— SELECTED TEXT —
^^^^^^^^

University Email: firstname.lastname@example.org
Research title: Modelling in vitro host-parasite infection
Computational modelling is an invaluable asset to scientists and pharaceutical companies as it can allow for a cost-effective means of testing the impact of various scenarios without the wastage and financial costs that in vitro tests carry. Traditional in vitro tests are carried out using cells in a petri dish which is not indicative of the scenario drugs and cells are exposed to in the human body. Whether drug is targeted within the bloodstream, lymph cells or in the joints, etc. - they will always be exposed to different flow rates. Cells in the human body are also organised into three-dimensional scaffold structures to best support growth and make it easier to control and monitor the growing cells micro-environment (e.g. oxygen rate and pH levels). I hope to test, using computational modelling, whether fluid flow does, as hypothesised, have an impact on the process of endocytosis. I will apply our model to data for the neglected troptical parasitic disease, Leishmaniasis, but since endocytosis is an immune process common to all micro-organism related infections, it is hoped that we will be able to apply the model beyond Leishmaniasis.
The research will break down into the use of the boundary immobilsation method with an additional reaction-kinetics based condition on the boundary to model endocytosis. This allows the wrapping and the the receptor-ligand binding to be captured by the model. Next, fluid flow will be introduced in to this model. Following this, the fate of the parasite following internalisation will be explored, modelling nutrient/chemical exchange. Finally fluid flow should then be introduced to this to explore the impact.

^^^^^^^^

— DATASET EXTRACT —
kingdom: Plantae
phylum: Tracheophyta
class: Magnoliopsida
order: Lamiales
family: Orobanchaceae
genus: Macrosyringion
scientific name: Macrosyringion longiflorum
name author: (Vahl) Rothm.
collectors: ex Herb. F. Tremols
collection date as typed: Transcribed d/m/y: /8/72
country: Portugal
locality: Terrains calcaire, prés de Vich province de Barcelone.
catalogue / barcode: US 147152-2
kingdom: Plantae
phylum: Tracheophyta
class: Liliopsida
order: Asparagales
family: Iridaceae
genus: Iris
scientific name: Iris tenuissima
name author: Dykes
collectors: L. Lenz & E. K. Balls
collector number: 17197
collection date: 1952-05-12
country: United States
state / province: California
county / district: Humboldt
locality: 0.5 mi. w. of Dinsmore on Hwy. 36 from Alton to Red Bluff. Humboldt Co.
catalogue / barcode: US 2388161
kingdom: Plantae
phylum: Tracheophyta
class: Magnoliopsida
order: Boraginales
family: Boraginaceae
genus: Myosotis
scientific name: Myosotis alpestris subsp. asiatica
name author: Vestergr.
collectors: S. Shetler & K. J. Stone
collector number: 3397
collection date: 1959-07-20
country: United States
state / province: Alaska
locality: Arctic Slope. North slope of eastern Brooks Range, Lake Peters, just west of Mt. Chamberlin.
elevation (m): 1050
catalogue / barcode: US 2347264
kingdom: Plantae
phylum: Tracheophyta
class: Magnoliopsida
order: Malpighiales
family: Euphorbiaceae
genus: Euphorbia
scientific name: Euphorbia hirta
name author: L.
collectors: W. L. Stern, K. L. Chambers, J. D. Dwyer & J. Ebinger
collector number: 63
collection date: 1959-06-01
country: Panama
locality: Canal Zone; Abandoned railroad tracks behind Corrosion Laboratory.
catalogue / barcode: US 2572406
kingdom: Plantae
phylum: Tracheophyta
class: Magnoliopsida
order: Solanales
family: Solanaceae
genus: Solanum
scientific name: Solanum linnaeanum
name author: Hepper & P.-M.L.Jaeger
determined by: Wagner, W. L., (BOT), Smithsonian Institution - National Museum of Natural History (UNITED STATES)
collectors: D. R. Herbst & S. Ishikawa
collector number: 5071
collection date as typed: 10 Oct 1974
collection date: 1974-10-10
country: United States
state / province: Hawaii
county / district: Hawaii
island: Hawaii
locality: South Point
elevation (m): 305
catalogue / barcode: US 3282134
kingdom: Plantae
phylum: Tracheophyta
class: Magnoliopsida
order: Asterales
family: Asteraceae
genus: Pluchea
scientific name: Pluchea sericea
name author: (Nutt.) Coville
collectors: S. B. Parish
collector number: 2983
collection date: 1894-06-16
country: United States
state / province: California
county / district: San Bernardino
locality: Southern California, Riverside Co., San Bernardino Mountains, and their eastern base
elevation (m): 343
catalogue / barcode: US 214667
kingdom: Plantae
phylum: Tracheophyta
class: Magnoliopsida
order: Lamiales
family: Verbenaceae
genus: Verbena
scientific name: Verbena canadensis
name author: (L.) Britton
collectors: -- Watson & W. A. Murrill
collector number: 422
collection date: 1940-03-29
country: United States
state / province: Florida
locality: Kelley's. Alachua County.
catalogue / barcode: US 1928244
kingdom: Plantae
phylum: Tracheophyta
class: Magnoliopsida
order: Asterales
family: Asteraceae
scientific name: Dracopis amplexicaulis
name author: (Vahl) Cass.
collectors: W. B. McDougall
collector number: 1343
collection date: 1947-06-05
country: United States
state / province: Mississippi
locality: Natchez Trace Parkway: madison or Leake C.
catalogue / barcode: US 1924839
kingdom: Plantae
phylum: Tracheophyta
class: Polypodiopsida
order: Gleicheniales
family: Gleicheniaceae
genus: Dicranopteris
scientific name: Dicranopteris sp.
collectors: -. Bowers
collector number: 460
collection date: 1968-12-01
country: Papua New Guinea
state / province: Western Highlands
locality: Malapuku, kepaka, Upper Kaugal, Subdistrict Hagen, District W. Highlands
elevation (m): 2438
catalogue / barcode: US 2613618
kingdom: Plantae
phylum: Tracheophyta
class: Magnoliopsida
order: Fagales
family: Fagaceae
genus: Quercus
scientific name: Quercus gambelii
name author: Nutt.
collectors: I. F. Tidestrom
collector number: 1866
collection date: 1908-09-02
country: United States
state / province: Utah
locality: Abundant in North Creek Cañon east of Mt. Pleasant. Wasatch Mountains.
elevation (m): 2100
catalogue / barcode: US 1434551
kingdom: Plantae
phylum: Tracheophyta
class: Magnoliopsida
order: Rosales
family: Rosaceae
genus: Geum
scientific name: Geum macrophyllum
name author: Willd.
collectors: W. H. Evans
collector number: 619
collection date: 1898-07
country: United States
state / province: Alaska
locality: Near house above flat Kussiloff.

^^^^^^^^

— TASKS FOR THIS EXERCISE —
**A)** Update the research summary by writing out everything from "The research will" down to "explore the impact." again, with "fluid flow" changed to "shear flow".
**B)** In the research summary, what disease will the model be applied to?
**C)** Decide whether each statement agrees with the research summary, and support each yes or no with the deciding words quoted from it.
(i) Traditional in vitro tests use cells in a petri dish.
(ii) The first step of the research is exploring the fate of the parasite after internalisation.
(iii) Endocytosis is called an immune process common to all micro-organism related infections.
Answer from the research summary alone, not from the records.

— LIST OF SOLUTIONS —
**A)**
The research will break down into the use of the boundary immobilsation method with an additional reaction-kinetics based condition on the boundary to model endocytosis. This allows the wrapping and the the receptor-ligand binding to be captured by the model. Next, shear flow will be introduced in to this model. Following this, the fate of the parasite following internalisation will be explored, modelling nutrient/chemical exchange. Finally shear flow should then be introduced to this to explore the impact.

**B)** Leishmaniasis, a neglected tropical parasitic disease.

**C)**
(i) Yes: "Traditional in vitro tests are carried out using cells in a petri dish"
(ii) No: "Following this, the fate of the parasite following internalisation will be explored"
(iii) Yes: "endocytosis is an immune process common to all micro-organism related infections"